**What you are asked to do:**
Retype, word for word, every line of the records below starting at the one that contains "## Why did we not spend all donated funds?" and ending at the one that contains "There were multiple"; include both of those lines and nothing more.

Collected data:

+ + +

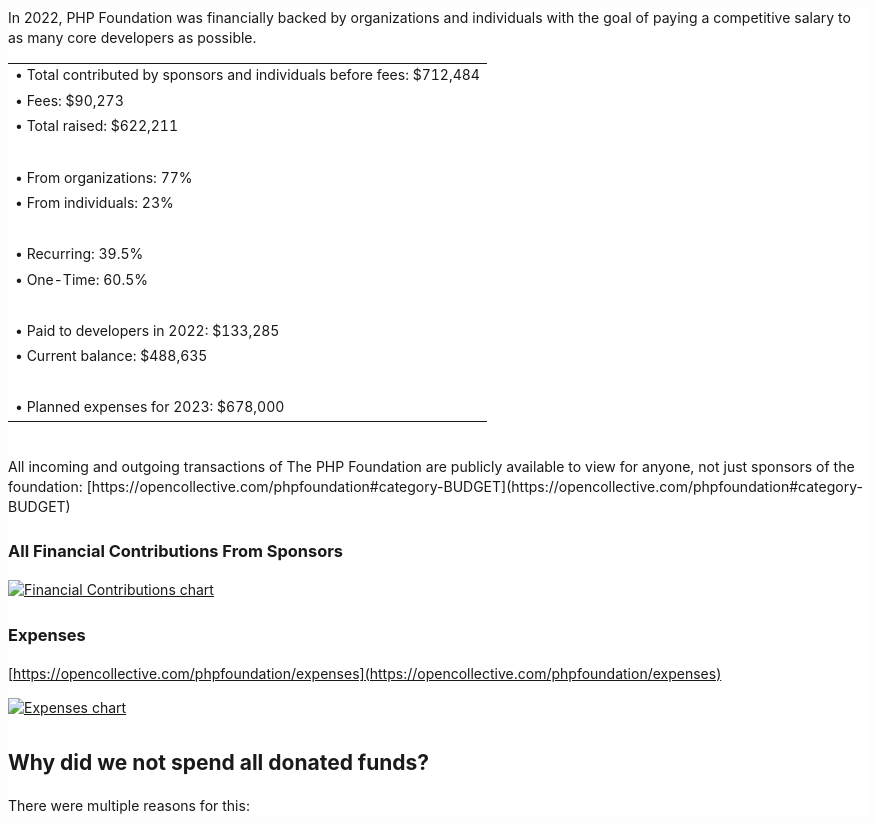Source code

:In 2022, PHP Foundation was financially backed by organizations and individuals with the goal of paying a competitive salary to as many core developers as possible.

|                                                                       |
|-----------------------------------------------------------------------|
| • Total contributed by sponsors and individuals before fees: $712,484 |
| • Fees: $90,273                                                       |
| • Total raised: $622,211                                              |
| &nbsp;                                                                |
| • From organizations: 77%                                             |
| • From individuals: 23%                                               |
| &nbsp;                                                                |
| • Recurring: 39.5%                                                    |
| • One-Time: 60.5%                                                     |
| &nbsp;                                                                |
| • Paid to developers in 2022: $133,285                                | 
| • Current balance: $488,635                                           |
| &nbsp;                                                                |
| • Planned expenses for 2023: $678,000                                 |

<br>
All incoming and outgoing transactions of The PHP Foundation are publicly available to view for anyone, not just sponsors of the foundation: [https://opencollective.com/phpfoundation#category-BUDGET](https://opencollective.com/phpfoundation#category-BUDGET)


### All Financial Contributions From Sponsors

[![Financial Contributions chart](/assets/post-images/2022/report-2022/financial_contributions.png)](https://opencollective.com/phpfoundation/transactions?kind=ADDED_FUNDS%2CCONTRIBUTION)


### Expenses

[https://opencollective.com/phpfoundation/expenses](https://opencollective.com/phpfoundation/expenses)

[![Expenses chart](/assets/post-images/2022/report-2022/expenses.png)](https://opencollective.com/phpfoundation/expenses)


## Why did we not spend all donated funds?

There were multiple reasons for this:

+ + +

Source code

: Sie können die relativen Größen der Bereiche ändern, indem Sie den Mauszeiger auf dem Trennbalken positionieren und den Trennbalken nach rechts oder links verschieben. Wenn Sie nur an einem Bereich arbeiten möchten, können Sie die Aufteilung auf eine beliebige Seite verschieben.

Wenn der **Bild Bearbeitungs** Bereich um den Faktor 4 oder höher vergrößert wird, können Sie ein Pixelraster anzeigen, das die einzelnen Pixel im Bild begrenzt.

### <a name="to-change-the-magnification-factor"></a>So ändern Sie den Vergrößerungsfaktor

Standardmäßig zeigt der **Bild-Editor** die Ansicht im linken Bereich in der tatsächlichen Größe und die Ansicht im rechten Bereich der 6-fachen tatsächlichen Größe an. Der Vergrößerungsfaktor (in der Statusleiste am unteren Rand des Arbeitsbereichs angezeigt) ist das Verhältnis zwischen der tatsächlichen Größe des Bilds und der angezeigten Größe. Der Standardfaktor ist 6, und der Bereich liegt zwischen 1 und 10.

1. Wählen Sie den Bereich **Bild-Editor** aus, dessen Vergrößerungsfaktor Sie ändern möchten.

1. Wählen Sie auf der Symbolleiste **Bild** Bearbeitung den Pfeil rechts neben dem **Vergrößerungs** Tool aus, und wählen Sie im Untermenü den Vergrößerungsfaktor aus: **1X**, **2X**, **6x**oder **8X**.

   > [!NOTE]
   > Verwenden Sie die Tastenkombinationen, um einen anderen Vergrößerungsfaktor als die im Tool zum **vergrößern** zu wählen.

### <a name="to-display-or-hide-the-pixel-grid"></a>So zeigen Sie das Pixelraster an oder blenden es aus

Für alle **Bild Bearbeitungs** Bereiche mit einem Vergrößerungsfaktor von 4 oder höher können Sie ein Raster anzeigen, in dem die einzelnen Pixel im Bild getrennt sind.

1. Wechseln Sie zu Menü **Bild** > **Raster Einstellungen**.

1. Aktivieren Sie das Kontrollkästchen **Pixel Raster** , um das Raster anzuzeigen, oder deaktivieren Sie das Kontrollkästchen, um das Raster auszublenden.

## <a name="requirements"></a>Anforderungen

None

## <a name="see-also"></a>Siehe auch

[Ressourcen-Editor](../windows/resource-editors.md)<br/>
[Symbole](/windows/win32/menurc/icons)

+ + +

**Your solution:**
## Why did we not spend all donated funds?

There were multiple reasons for this:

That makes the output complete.